Count up the lines below that include the string "servings" and report the number by itself.

════

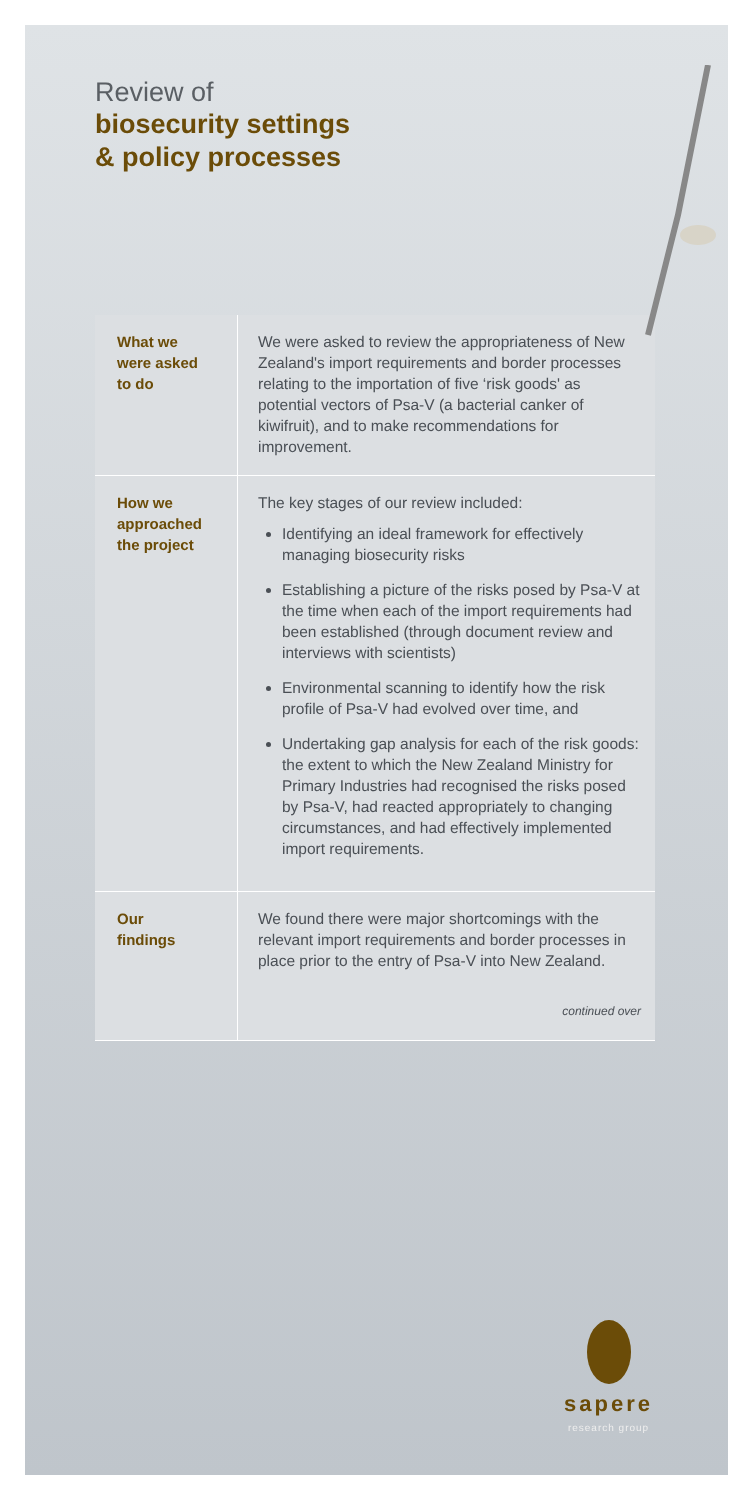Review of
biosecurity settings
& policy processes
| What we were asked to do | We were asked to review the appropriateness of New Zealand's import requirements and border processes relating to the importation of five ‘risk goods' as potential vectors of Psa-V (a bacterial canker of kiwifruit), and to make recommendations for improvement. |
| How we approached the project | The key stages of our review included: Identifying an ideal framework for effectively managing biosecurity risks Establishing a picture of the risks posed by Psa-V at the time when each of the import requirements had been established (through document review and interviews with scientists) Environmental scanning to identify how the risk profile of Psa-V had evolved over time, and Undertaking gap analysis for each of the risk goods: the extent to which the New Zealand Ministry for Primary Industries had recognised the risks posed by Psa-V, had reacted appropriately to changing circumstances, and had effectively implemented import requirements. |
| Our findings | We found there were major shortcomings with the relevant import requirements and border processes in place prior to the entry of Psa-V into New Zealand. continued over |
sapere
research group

════

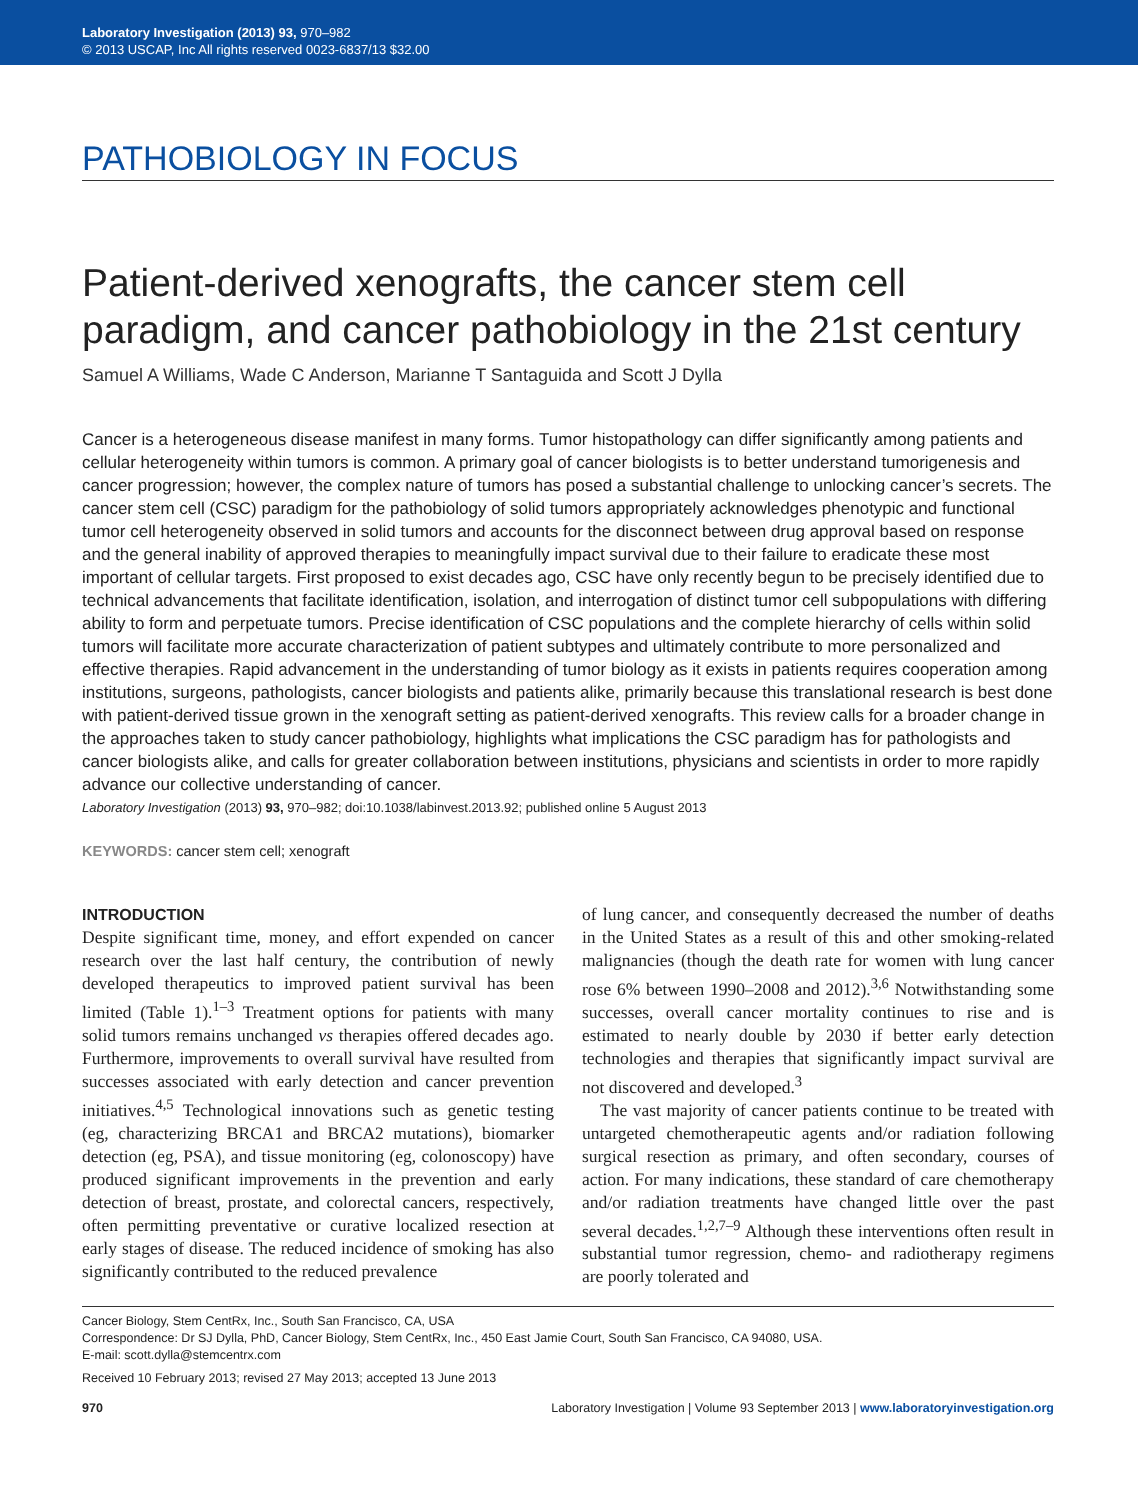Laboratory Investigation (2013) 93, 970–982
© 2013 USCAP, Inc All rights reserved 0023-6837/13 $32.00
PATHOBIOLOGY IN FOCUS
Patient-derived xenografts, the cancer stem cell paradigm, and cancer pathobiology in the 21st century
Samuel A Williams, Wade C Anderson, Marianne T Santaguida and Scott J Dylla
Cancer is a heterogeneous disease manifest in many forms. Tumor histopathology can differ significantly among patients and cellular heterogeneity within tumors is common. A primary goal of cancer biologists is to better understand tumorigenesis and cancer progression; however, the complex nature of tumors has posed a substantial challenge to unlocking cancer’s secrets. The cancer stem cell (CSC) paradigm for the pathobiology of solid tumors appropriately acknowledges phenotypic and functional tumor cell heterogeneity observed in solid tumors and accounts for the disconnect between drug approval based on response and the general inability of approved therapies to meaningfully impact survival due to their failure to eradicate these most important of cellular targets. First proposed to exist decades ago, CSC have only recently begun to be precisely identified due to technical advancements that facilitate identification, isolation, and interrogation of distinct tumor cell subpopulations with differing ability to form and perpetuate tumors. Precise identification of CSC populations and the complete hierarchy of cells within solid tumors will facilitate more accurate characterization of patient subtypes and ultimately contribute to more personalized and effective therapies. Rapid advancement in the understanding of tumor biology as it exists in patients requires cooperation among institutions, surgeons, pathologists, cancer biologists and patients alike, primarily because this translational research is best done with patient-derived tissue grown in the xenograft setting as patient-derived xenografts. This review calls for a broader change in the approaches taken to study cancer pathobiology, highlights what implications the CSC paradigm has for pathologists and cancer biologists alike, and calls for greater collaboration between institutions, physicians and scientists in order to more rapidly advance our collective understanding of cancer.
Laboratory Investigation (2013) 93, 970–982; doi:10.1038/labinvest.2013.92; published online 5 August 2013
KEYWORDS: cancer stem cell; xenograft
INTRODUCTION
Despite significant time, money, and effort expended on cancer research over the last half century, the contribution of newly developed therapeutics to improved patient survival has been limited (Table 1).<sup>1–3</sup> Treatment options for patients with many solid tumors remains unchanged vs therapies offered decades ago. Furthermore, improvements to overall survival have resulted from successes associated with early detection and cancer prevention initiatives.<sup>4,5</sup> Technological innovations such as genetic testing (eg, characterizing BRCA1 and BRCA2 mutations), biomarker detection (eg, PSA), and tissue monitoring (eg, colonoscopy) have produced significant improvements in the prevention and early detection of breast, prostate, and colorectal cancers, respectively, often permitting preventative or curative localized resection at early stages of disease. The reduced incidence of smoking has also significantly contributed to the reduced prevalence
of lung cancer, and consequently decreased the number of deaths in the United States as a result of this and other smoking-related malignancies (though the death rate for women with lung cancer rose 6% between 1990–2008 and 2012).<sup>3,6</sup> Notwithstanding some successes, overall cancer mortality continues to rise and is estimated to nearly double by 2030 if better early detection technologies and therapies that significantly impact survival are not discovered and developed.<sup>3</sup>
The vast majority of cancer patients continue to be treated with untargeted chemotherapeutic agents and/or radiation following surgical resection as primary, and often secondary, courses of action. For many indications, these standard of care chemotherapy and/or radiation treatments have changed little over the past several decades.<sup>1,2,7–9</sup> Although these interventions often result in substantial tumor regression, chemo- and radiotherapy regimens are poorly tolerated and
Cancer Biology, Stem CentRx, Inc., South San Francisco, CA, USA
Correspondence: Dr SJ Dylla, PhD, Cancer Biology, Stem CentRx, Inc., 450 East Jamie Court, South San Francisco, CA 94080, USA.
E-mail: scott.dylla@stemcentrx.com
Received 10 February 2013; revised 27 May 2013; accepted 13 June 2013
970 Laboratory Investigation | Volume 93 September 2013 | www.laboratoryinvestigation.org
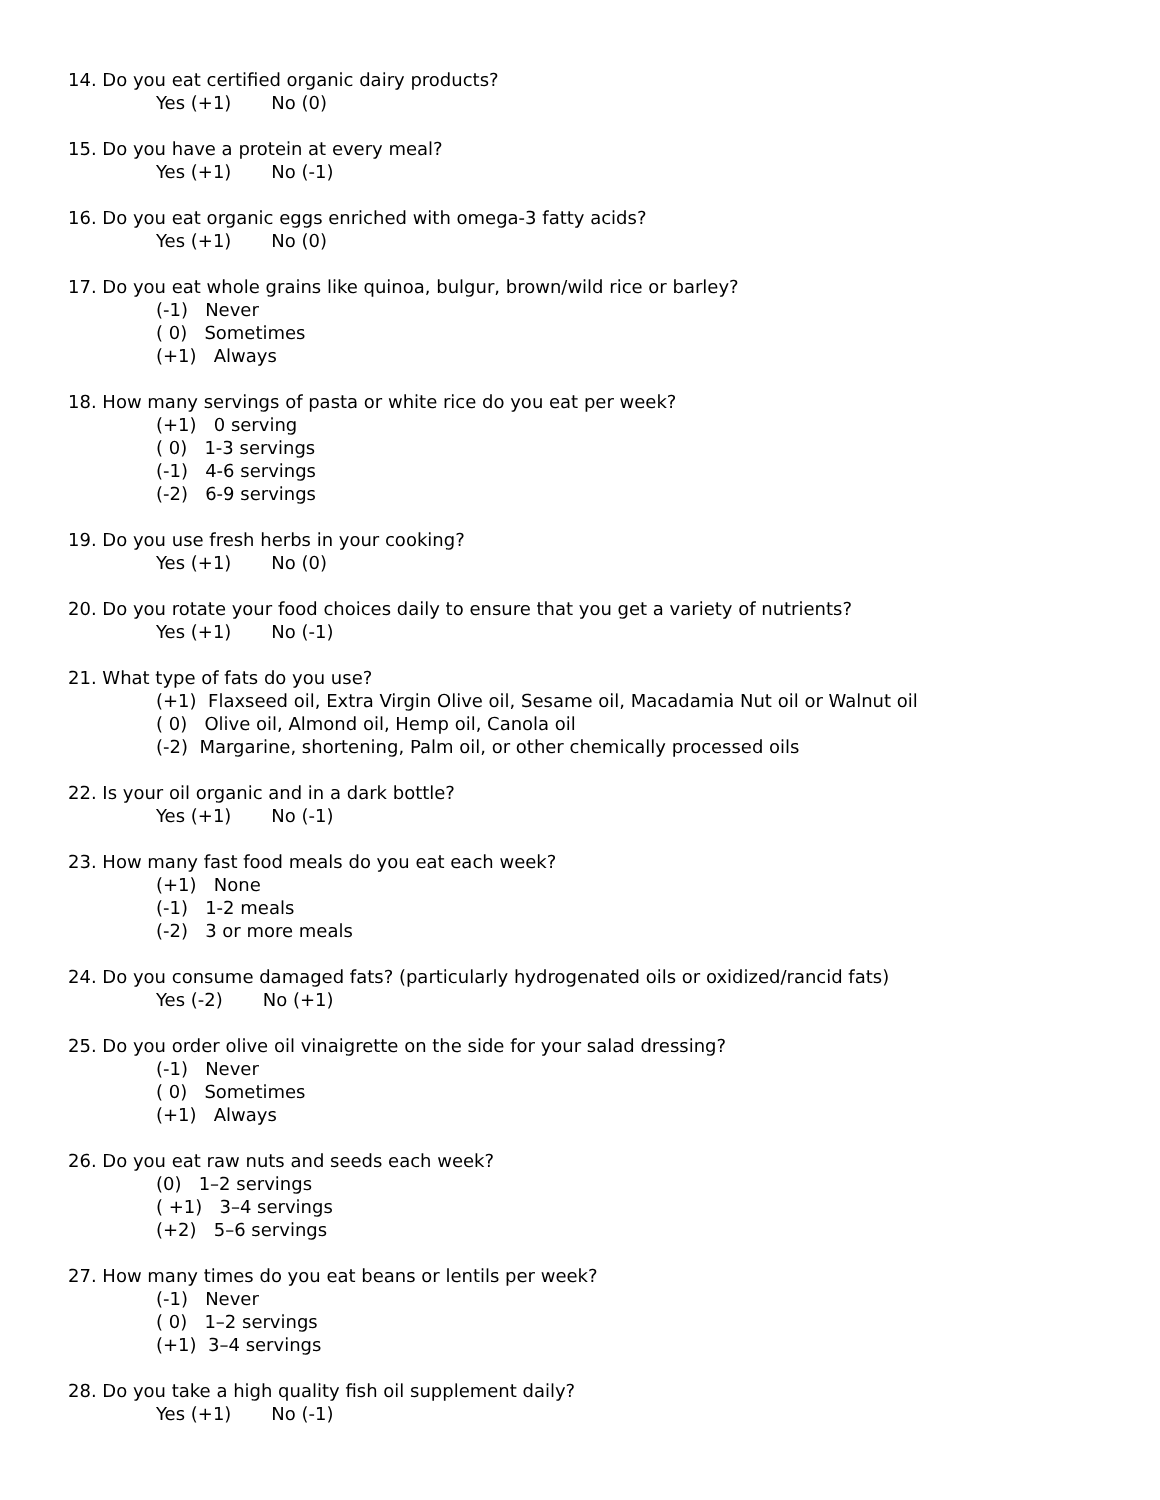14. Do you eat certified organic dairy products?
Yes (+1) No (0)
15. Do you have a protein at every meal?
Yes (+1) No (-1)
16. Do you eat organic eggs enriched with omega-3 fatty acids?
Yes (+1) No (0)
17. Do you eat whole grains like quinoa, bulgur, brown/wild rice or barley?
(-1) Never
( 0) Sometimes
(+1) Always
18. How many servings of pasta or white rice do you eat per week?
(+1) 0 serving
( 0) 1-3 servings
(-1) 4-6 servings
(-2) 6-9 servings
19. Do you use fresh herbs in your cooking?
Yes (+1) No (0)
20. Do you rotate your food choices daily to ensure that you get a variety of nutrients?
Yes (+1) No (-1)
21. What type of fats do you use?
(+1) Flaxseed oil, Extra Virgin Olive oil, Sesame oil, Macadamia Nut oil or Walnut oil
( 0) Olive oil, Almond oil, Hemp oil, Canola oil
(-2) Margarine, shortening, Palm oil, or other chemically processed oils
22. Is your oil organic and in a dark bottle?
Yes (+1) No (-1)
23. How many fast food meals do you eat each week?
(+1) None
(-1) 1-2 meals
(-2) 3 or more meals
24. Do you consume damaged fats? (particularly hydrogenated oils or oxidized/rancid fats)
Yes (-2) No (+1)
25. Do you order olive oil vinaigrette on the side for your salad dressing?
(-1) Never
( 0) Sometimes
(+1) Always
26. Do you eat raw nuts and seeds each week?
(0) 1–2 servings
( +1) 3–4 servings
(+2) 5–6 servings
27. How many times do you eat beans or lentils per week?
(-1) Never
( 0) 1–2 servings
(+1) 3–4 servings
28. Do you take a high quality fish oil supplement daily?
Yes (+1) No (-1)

════

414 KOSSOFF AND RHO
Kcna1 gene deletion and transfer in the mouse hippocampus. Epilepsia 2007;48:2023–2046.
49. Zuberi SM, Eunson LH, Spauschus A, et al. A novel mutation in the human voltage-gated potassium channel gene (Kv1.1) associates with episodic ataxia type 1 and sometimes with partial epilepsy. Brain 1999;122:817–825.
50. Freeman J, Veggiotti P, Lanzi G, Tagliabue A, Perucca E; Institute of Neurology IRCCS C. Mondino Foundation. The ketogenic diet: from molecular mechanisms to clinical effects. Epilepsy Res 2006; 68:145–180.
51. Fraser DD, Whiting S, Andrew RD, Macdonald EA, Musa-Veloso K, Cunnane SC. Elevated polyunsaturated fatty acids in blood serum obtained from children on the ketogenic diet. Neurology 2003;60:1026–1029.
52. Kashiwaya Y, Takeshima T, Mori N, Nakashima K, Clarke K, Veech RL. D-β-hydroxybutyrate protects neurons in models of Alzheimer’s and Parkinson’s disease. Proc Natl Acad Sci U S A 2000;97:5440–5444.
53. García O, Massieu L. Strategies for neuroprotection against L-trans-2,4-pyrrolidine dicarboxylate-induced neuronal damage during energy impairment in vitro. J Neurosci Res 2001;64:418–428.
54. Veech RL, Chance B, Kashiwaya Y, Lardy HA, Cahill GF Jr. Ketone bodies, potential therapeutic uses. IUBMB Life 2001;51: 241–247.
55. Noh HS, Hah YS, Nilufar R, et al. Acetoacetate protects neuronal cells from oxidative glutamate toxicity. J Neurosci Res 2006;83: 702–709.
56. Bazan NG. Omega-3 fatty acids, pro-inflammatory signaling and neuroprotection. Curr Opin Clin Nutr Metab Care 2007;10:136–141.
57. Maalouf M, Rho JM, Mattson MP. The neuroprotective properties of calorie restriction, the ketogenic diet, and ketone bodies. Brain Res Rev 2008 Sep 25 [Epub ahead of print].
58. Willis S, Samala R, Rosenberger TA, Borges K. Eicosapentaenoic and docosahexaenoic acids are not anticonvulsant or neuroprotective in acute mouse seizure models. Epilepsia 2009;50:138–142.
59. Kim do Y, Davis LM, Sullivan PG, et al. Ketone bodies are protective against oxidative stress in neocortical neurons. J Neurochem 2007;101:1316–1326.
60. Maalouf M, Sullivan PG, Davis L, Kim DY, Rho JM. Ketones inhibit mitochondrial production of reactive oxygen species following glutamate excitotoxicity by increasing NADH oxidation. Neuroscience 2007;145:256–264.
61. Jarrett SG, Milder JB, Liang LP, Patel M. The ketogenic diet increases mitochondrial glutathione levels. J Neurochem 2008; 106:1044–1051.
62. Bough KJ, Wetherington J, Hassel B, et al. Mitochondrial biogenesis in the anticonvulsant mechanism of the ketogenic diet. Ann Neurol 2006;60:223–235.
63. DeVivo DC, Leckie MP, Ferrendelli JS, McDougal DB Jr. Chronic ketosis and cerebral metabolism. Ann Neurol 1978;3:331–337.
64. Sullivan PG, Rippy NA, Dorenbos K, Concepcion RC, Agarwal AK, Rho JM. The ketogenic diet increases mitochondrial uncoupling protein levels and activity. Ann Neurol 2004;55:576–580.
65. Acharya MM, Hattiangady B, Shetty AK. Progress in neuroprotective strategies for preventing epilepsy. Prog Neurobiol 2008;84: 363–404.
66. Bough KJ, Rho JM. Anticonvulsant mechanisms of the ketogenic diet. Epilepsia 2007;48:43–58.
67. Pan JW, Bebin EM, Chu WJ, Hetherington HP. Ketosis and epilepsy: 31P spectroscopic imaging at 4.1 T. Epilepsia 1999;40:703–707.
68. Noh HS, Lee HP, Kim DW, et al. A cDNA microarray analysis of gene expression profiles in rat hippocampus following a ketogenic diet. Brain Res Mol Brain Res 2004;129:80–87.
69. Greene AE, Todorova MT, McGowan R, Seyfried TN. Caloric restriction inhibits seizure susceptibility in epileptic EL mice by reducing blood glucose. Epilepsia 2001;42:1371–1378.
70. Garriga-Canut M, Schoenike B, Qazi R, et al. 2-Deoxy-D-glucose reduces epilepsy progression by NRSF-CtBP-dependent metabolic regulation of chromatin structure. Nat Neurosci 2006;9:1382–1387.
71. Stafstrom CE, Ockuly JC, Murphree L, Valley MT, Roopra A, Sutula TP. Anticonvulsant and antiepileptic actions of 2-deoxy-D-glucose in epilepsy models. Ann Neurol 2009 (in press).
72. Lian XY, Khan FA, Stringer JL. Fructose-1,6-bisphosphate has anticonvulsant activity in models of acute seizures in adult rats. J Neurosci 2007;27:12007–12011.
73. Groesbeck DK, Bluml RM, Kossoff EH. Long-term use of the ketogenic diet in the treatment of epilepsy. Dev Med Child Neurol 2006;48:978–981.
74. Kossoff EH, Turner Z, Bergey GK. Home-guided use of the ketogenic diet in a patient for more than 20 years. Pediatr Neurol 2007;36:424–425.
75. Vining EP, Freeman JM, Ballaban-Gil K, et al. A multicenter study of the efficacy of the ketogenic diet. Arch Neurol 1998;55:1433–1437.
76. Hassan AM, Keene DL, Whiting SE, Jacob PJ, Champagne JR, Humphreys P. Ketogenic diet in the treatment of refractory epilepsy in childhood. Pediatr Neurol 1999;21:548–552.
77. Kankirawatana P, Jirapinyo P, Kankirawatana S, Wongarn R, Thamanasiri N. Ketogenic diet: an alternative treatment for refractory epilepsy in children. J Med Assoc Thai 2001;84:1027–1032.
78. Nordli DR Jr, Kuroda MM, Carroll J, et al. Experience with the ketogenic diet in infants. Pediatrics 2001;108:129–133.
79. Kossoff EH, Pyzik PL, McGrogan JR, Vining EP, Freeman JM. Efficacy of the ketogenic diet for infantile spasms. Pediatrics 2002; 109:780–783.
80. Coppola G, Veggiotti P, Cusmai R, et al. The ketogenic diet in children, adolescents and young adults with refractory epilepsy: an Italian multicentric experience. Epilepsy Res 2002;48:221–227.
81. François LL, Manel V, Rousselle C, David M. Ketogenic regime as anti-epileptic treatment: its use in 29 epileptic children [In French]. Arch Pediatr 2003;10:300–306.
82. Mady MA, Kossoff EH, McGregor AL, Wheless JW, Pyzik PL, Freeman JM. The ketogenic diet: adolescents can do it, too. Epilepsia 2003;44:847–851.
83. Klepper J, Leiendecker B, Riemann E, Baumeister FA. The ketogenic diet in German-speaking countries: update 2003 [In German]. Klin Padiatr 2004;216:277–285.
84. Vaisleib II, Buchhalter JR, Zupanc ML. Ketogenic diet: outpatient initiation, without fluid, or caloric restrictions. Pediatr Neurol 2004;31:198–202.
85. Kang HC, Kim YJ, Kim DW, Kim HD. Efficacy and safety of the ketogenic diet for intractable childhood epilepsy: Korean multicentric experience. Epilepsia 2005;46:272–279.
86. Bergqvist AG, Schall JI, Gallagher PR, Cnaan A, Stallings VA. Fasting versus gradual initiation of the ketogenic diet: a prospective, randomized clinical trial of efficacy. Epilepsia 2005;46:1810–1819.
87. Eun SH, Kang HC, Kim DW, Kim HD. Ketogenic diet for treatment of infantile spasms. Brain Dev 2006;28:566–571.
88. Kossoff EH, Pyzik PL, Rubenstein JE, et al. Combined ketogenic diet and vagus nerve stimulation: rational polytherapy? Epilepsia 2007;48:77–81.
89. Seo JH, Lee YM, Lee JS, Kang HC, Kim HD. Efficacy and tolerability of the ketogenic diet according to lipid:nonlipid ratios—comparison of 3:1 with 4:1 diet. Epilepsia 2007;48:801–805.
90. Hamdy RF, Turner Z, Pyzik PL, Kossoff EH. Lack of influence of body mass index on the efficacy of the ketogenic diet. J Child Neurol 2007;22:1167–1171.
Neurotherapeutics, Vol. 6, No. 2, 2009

════

FINAL ANSWER: 9